PIAZZA CASTELLO

Salvo il "tesoretto" di Finpiemonte

Il numero due della Regione, Reschigna incontra il Governo e torna da Roma con l'accordo in tasca. Una nuova legge dettaglierà meglio la ratio dietro allo sblocco dei 200 milioni e l'esecutivo questa volta non si metterà di traverso

Il tesoretto di Finpiemonte è (quasi) salvo. Dopo l’impugnazione della legge di bilancio regionale da parte del governo, nell’incontro di questo pomeriggio tra il vicepresidente di piazza Castello Aldo Reschigna e il viceministro del Ministero dell’Economia Massimo Garavaglia si è trovata una quadra per evitare il peggio. “È stato un incontro positivo” ha commentato soddisfatto Reschigna, che ha avuto modo di illustrare le motivazioni di quella variazione di bilancio approvata per mettere a disposizione della finanziaria regionale 200 milioni di euro da iniettare nel sistema produttivo piemontese attraverso appositi bandi. “Ho proposto di risolvere la situazione con una legge regionale di un solo articolo che dettagli ulteriormente sul piano tecnico l’operazione di recupero dei 200 milioni dal capitale sociale e il loro utilizzo per il rilancio dell’economia piemontese. Su questo ho trovato la disponibilità del viceministro a non impugnare la nuova legge, e di questo lo ringrazio” afferma Reschigna.
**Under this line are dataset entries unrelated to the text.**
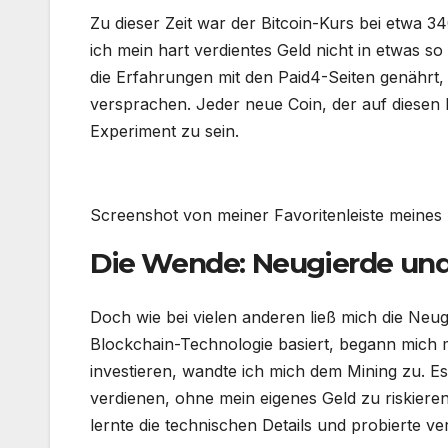
Zu dieser Zeit war der Bitcoin-Kurs bei etwa 3
ich mein hart verdientes Geld nicht in etwas s
die Erfahrungen mit den Paid4-Seiten genährt, 
versprachen. Jeder neue Coin, der auf diesen P
Experiment zu sein.
Screenshot von meiner Favoritenleiste meines
Die Wende: Neugierde un
Doch wie bei vielen anderen ließ mich die Neug
Blockchain-Technologie basiert, begann mich me
investieren, wandte ich mich dem Mining zu. Es
verdienen, ohne mein eigenes Geld zu riskieren
lernte die technischen Details und probierte 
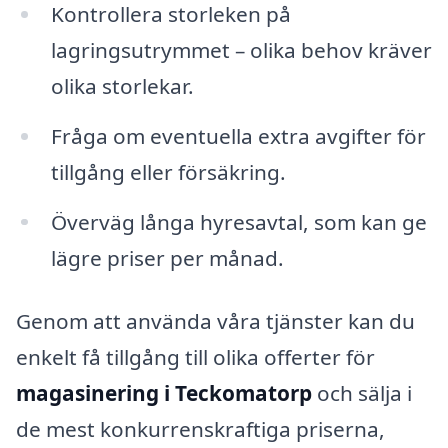
Kontrollera storleken på
lagringsutrymmet – olika behov kräver
olika storlekar.
Fråga om eventuella extra avgifter för
tillgång eller försäkring.
Överväg långa hyresavtal, som kan ge
lägre priser per månad.
Genom att använda våra tjänster kan du
enkelt få tillgång till olika offerter för
magasinering i Teckomatorp
och sälja i
de mest konkurrenskraftiga priserna,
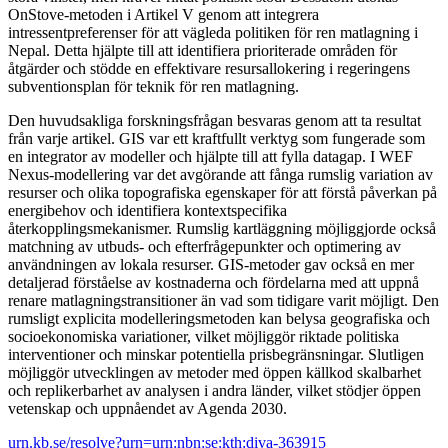
OnStove-metoden i Artikel V genom att integrera
intressentpreferenser för att vägleda politiken för ren matlagning i
Nepal. Detta hjälpte till att identifiera prioriterade områden för
åtgärder och stödde en effektivare resursallokering i regeringens
subventionsplan för teknik för ren matlagning.
Den huvudsakliga forskningsfrågan besvaras genom att ta resultat
från varje artikel. GIS var ett kraftfullt verktyg som fungerade som
en integrator av modeller och hjälpte till att fylla datagap. I WEF
Nexus-modellering var det avgörande att fånga rumslig variation av
resurser och olika topografiska egenskaper för att förstå påverkan på
energibehov och identifiera kontextspecifika
återkopplingsmekanismer. Rumslig kartläggning möjliggjorde också
matchning av utbuds- och efterfrågepunkter och optimering av
användningen av lokala resurser. GIS-metoder gav också en mer
detaljerad förståelse av kostnaderna och fördelarna med att uppnå
renare matlagningstransitioner än vad som tidigare varit möjligt. Den
rumsligt explicita modelleringsmetoden kan belysa geografiska och
socioekonomiska variationer, vilket möjliggör riktade politiska
interventioner och minskar potentiella prisbegränsningar. Slutligen
möjliggör utvecklingen av metoder med öppen källkod skalbarhet
och replikerbarhet av analysen i andra länder, vilket stödjer öppen
vetenskap och uppnåendet av Agenda 2030.
urn.kb.se/resolve?urn=urn:nbn:se:kth:diva-363915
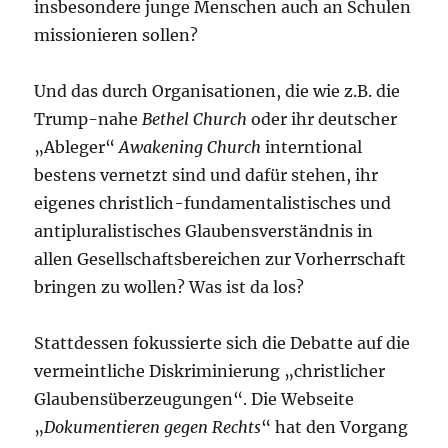
insbesondere junge Menschen auch an Schulen
missionieren sollen?
Und das durch Organisationen, die wie z.B. die
Trump-nahe
Bethel Church
oder ihr deutscher
„Ableger“
Awakening Church
interntional
bestens vernetzt sind und dafür stehen, ihr
eigenes christlich-fundamentalistisches und
antipluralistisches Glaubensverständnis in
allen Gesellschaftsbereichen zur Vorherrschaft
bringen zu wollen? Was ist da los?
Stattdessen fokussierte sich die Debatte auf die
vermeintliche Diskriminierung „christlicher
Glaubensüberzeugungen“. Die Webseite
„
Dokumentieren gegen Rechts
“ hat den Vorgang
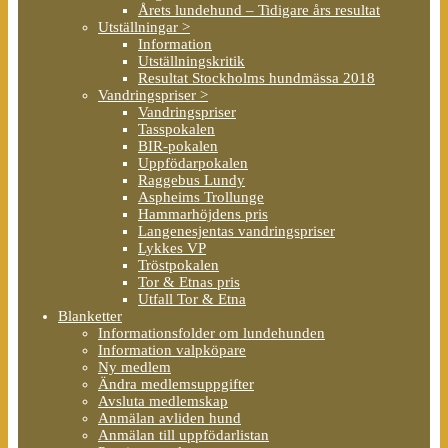
Årets lundehund – Tidigare års resultat
Utställningar >
Information
Utställningskritik
Resultat Stockholms hundmässa 2018
Vandringspriser >
Vandringspriser
Tasspokalen
BIR-pokalen
Uppfödarpokalen
Raggebus Lundy
Aspheims Trollunge
Hammarhöjdens pris
Langenesjentas vandringspriser
Lykkes VP
Tröstpokalen
Tor & Etnas pris
Utfall Tor & Etna
Blanketter
Informationsfolder om lundehunden
Information valpköpare
Ny medlem
Ändra medlemsuppgifter
Avsluta medlemskap
Anmälan avliden hund
Anmälan till uppfödarlistan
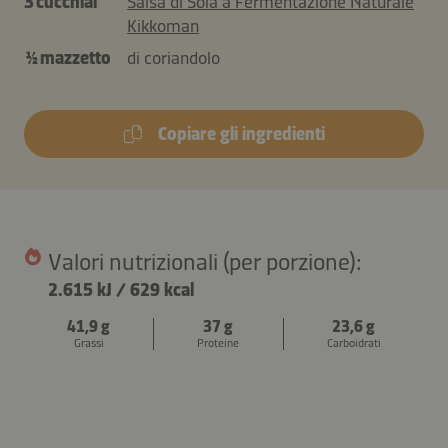
3 cucchiai
Salsa di Soia a Fermentazione Naturale
Kikkoman
½ mazzetto
di coriandolo
Copiare gli ingredienti
Valori nutrizionali (per porzione):
2.615 kJ
/
629 kcal
41,9 g
37 g
23,6 g
Grassi
Proteine
Carboidrati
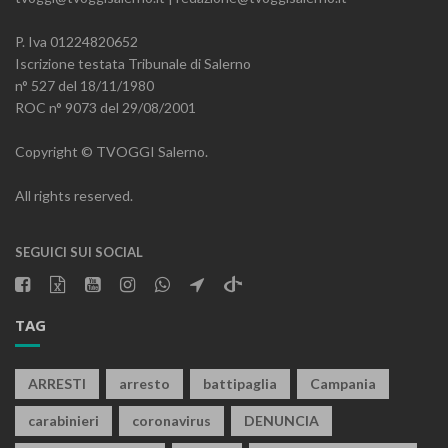
P. Iva 01224820652
Iscrizione testata Tribunale di Salerno
n° 527 del 18/11/1980
ROC n° 9073 del 29/08/2001
Copyright © TVOGGI Salerno.
All rights reserved.
SEGUICI SUI SOCIAL
TAG
ARRESTI
arresto
battipaglia
Campania
carabinieri
coronavirus
DENUNCIA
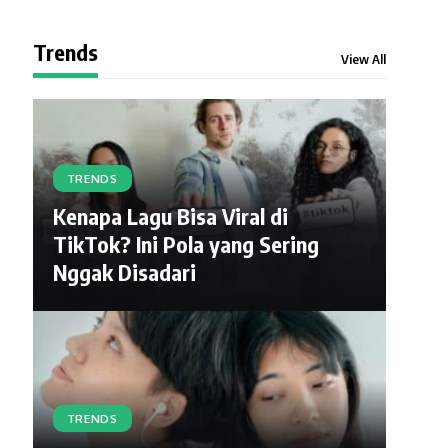
Trends
View All
TRENDS
Kenapa Lagu Bisa Viral di
TikTok? Ini Pola yang Sering
Nggak Disadari
TRENDS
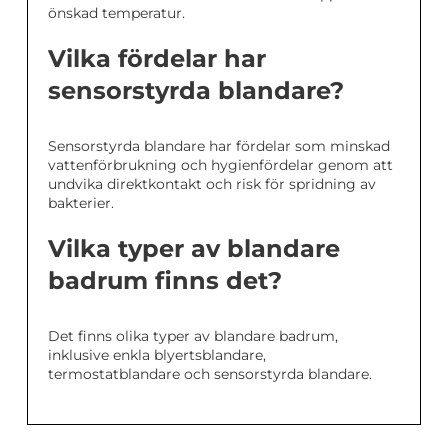
önskad temperatur.
Vilka fördelar har
sensorstyrda blandare?
Sensorstyrda blandare har fördelar som minskad
vattenförbrukning och hygienfördelar genom att
undvika direktkontakt och risk för spridning av
bakterier.
Vilka typer av blandare
badrum finns det?
Det finns olika typer av blandare badrum,
inklusive enkla blyertsblandare,
termostatblandare och sensorstyrda blandare.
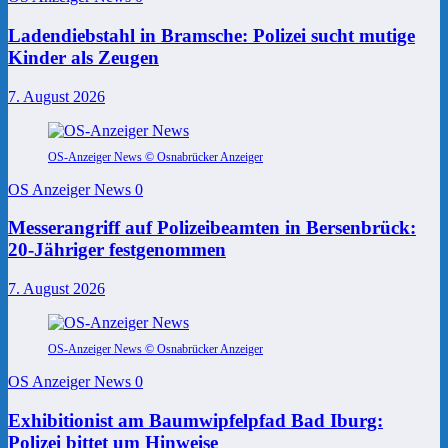
Ladendiebstahl in Bramsche: Polizei sucht mutige
Kinder als Zeugen
7. August 2026
OS-Anzeiger News © Osnabrücker Anzeiger
OS Anzeiger News
0
Messerangriff auf Polizeibeamten in Bersenbrück:
20-Jähriger festgenommen
7. August 2026
OS-Anzeiger News © Osnabrücker Anzeiger
OS Anzeiger News
0
Exhibitionist am Baumwipfelpfad Bad Iburg:
Polizei bittet um Hinweise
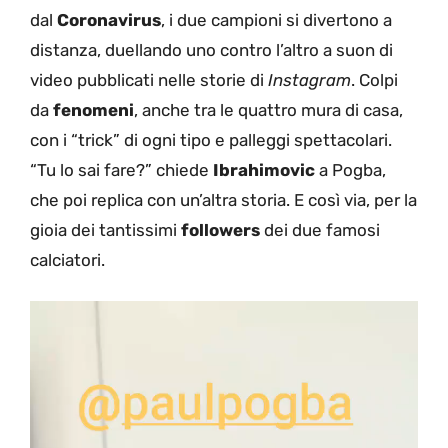
dal
Coronavirus
, i due campioni si divertono a
distanza, duellando uno contro l’altro a suon di
video pubblicati nelle storie di
Instagram
. Colpi
da
fenomeni
, anche tra le quattro mura di casa,
con i “trick” di ogni tipo e palleggi spettacolari.
“Tu lo sai fare?” chiede
Ibrahimovic
a Pogba,
che poi replica con un’altra storia. E così via, per la
gioia dei tantissimi
followers
dei due famosi
calciatori.
Video
Player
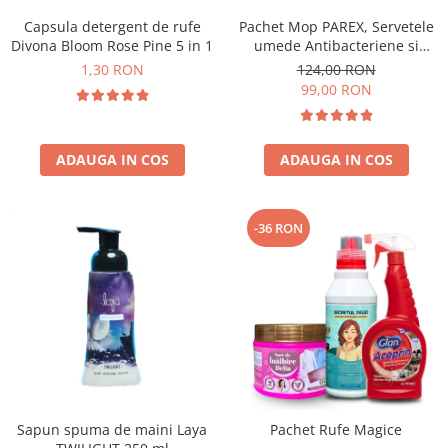
Capsula detergent de rufe
Pachet Mop PAREX, Servetele
Divona Bloom Rose Pine 5 in 1
umede Antibacteriene si
Multisuprafete
1,30 RON
124,00 RON
99,00 RON
ADAUGA IN COS
ADAUGA IN COS
-36 RON
Sapun spuma de maini Laya
Pachet Rufe Magice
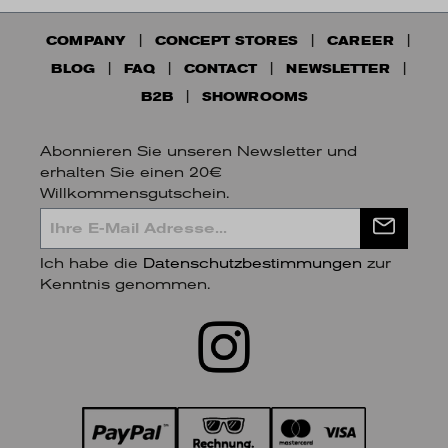
COMPANY
CONCEPT STORES
CAREER
BLOG
FAQ
CONTACT
NEWSLETTER
B2B
SHOWROOMS
Abonnieren Sie unseren Newsletter und
erhalten Sie einen 20€
Willkommensgutschein.
Ich habe die
Datenschutzbestimmungen
zur
Kenntnis genommen.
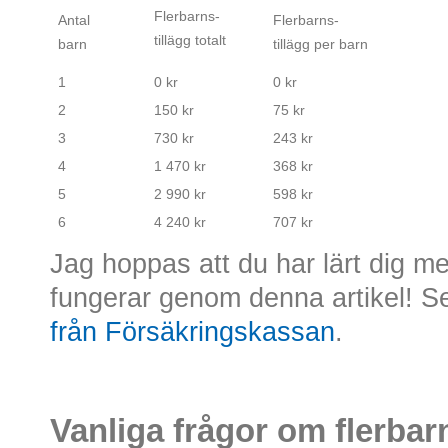
Flerbarns-
Antal
Flerbarns-
tillägg totalt
barn
tillägg per barn
1
0 kr
0 kr
2
150 kr
75 kr
3
730 kr
243 kr
4
1 470 kr
368 kr
5
2 990 kr
598 kr
6
4 240 kr
707 kr
Jag hoppas att du har lärt dig me
fungerar genom denna artikel! 
från Försäkringskassan
.
Vanliga frågor om flerbar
I 200 milioni bloccati facevano parte del piano di ricapitalizzazione di Finpiemonte quando era in corso il processo di accreditamento presso la Banca d’Italia e la sua trasformazione a tutti gli effetti in un istituto creditizio; operazione annullata dopo la bufera giudiziaria che ha coinvolto l’ex presidente Fabrizio Gatti e messo in luce tutte le falle nei sistemi di controllo. A questo punto, con la finanziaria regionale che torna al suo compito originario, la giunta ha deciso di sbloccare quei fondi accantonati e metterli a disposizione del sistema economico piemontese. Il 9 agosto scorso, però, l’esecutivo gialloverde  ha impugnato la legge poiché, a suo giudizio, quei soldi sarebbero dovuti essere utilizzati per sanare il disavanzo del bilancio regionale e non nel capitolo degli investimenti.